1/ If she was an agent of influence paid by the CIA/Mossad/MI5/SMERSH, it would make a difference because of the potential COI. But that exists with all sorts of people, and if your edits conform with policy, no real problem ensues.
2/ Kelly is, as so often, very wrong. Editors in good faith on Wikipedia should be protected from the sort of thing Sarah has suffered. Were I in Jay's shoes, I'd be doing what I could to help prevent further information from leaking to those who want to use it to harm her. I know Kelly doesn't like Jay. I don't either. But I think lining up behind the Wikipedian is not a bad idea in this case, rather than seeing it as an occasion to make political hay.

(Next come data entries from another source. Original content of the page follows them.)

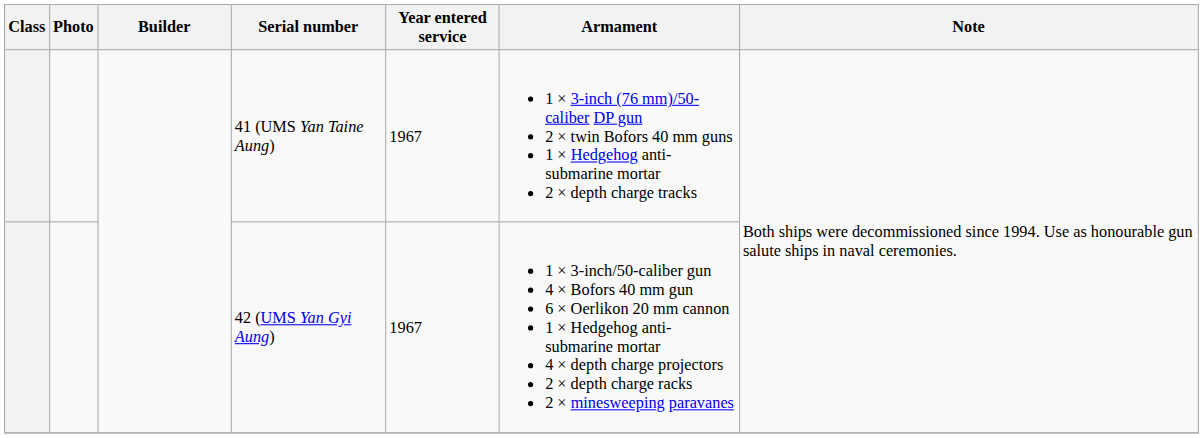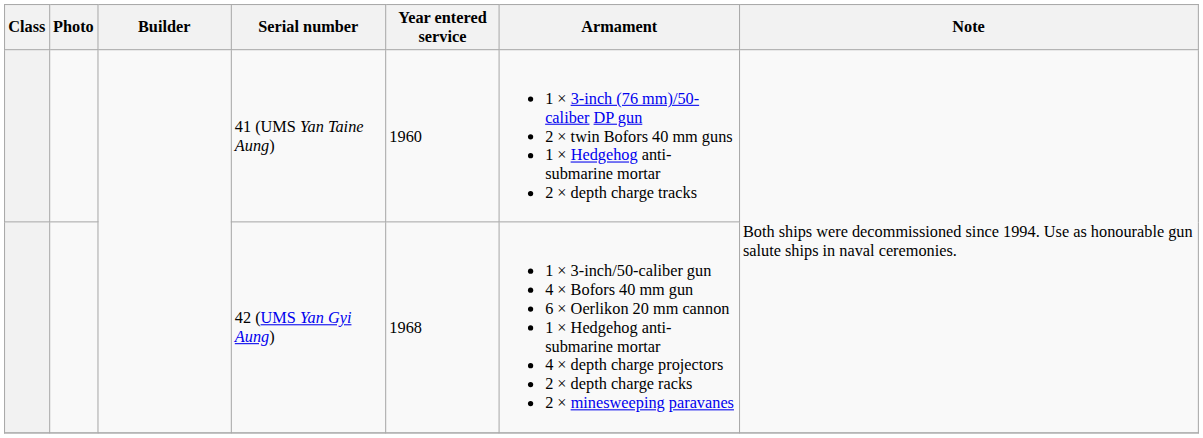41 (UMS Yan Taine Aung) | Year entered service: 1967 -> 1960
42 (UMS Yan Gyi Aung) | Year entered service: 1967 -> 1968
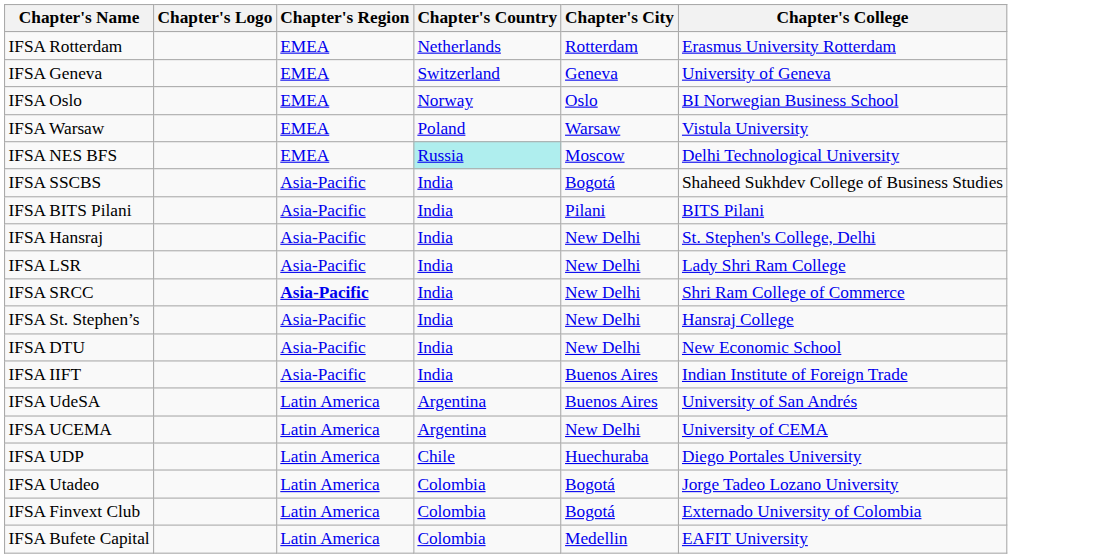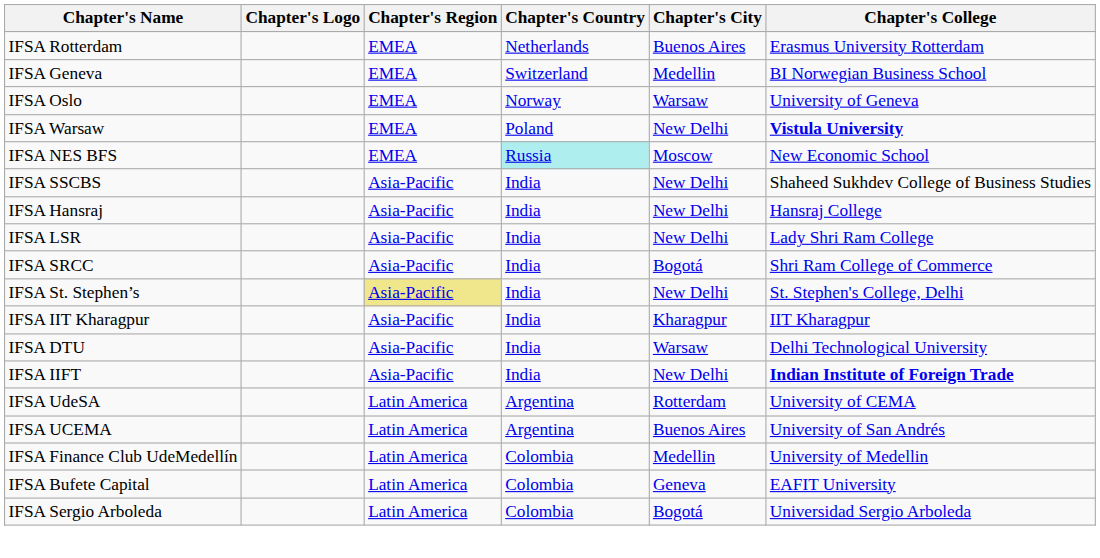IFSA Rotterdam | Chapter's City: Rotterdam -> Buenos Aires
IFSA Geneva | Chapter's City: Geneva -> Medellin
IFSA Geneva | Chapter's College: University of Geneva -> BI Norwegian Business School
IFSA Oslo | Chapter's City: Oslo -> Warsaw
IFSA Oslo | Chapter's College: BI Norwegian Business School -> University of Geneva
IFSA Warsaw | Chapter's City: Warsaw -> New Delhi
IFSA Warsaw | Chapter's College: normal -> bold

Also, you do not give enough weight to the possibility that a denial is not completely possible.
3/ You can clearly benefit from running sockpuppets if you work on contentious articles. Persistence and commitment win, Geoff. If you do not have the numbers, the voices, you cannot make edits stick. I think that many well-meaning Wikipedians just aren't aware of how political many pages are, and how they have been slanted to one point of view very successfully. The closer that pov is to an orthodox American pov, the easier that process is.
4/ Why fight over it? You cannot have given that much thought! Wikipedia articles generally are in the top 10 for any given google search, and Google is the most used search engine by far. On most subjects, they are the top result. Wikipedia is many people's leaping-off point for finding out about any given subject. And unless Google acts, this will become more pronounced. This makes articles worth fighting over, and it fuels the bitterness some feel towards editors such as SlimVirgin.